By Bayes theorem we have:

P(M|E) = P(E|M)P(M) / (P(E|M)P(M) + P(E|M')P(M'))

Now, P(E|M) = 1 regardless of what the host knows (if you picked the money, then every other box is empty so only an empty box can be opened) and P(M) = 1/3 (you have a 1 in 3 chance of having picked the money). But the P(E|M') term (which denotes the probability of the host opening an empty box given that you never picked the money) depends on whether the host knows where the prize is, or is guessing. If we let q=P(E|M'), then:

P(M|E) = (1/3) / (1/3 + 2q/3)

Now, if we assume that the host knows where the prize is and always opens an empty door, then q = 1, so P(M|E) = 1/3 and you should switch. But if the host doesnt know and opens a box randomly (as in Deal or no Deal situations) then q=0.5, so P(M|E) = 1/2, and switching makes no difference

[nixbits]

A quick visual summary of the situation:



We are agreed that swapping the boxes in deal or no deal makes no difference to the odds of winning.

Thanks for your comments. I now understand the problem and its solution.

[Venomilys]

in certain situations, yes. You could have opened 20 of the boxes and in the end it is either 1p or 250k. The 20 boxes could represent 1 box.

[nixbits]

In all situations in a deal or no deal game the probability of the player holding the larger value in any specific 2 box game {a,b} (where a and b are any of the prize values) is the same as the probability for the player holding the smaller of the two values in this two box game. So swapping never improves the odds of winning.

[nixbits]

No, it is never a monty hall problem provided the boxes are opened without knowledge of their contents.

[div curl F = 0]

No it isn't. I looked at this before last christmas with another teacher.

The Monty Hall setup has the host with knowledge of the layout of the prizes and directly influences the game whereas Deal or No Deal has the host with no knowledge of the layout of the prizes and has no input on the player's game.

This subtle difference makes all the difference.

[tommm]

If you got to the end and were left with 1p and £250,000 and offered the swap, it wouldn't make a difference.

However, if Noel Edmonds knew which box contained the £250,000 and wouldn't let you open it during the game, then it would be similar to Monty Hall and you should swap.

[nixbits]

This raises an interesting point, can we trust that the game truely is random? Yes if it strictly follows the rules since the rules of the deal no deal game set it up to be random. But We can only know that past games have been truely random by analysing the statistics of the outcomes and looking for correlation.

Suppose we were playing a monty hall game with 3 boxes but we didnt know if the host were opening boxes at random or not. The host opens a box to reveal a booby prize. What should we do if offered the swap?

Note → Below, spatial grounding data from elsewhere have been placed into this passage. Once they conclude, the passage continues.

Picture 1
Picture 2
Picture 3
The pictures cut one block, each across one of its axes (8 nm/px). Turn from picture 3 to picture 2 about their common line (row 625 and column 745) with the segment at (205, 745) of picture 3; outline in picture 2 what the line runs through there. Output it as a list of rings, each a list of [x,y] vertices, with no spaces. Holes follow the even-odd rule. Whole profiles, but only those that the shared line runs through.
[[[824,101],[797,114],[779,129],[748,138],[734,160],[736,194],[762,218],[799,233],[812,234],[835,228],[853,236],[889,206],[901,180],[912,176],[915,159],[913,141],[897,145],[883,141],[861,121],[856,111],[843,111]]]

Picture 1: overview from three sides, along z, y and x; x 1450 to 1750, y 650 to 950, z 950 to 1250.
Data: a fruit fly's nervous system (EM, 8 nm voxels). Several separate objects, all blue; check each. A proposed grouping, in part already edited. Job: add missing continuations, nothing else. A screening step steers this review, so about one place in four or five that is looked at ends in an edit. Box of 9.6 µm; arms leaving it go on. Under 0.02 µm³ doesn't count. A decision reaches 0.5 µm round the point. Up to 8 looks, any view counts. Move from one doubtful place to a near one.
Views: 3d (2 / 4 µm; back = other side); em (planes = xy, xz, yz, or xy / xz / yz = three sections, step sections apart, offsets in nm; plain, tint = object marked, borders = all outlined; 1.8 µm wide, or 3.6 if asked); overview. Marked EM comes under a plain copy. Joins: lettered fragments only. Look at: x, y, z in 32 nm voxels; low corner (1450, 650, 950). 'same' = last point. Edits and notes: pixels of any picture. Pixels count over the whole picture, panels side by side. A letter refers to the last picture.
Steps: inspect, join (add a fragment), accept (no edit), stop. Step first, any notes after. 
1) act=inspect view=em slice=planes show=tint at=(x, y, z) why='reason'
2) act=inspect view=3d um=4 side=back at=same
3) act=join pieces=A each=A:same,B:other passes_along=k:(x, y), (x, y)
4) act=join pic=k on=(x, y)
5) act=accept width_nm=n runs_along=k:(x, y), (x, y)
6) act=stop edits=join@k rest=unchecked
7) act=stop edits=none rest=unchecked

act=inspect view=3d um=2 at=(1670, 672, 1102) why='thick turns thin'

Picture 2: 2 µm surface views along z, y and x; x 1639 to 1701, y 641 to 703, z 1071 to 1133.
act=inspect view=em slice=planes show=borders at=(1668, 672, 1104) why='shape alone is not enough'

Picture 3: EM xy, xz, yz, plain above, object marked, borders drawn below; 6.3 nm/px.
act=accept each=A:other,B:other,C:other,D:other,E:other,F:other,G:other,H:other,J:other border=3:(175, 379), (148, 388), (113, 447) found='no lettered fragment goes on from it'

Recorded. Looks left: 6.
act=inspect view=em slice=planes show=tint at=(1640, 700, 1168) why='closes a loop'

From a statistical point of view always take the swap: for if the game were totally random there will be no statistical disadvantage to swapping but if there were any non randomness there is a statistical advantage to swapping!

Of course 1/2 the number of people who take the swap will loose if the game is random while 1/3will loose if it is non random.

[Dog4444]

Btw, we can expect 1 out of 22 participants to get 250k box, but in reality this number is significantly lower, what might imply that the boxes or players aren't completely taken by random. And the sample size is quite big, thousand games or smth I reckon. Maths got it busted!

[nixbits]

The reason there are many less big prize winners than statistically expected is because the contestants deal at some point in their game! (not because the maths got it wrong!) On average in the uk game the banker would be expected to pay out £26,712 per game if no deals were ever accepted. Recently it was announced that in 1967 games just over £30 million had been paid out which means the average payout per game is about £15000, significantly less than the £26k. This shows the banker is doing his job which is to make offers which minimise the payout but maximise the probability of the offer being accepted.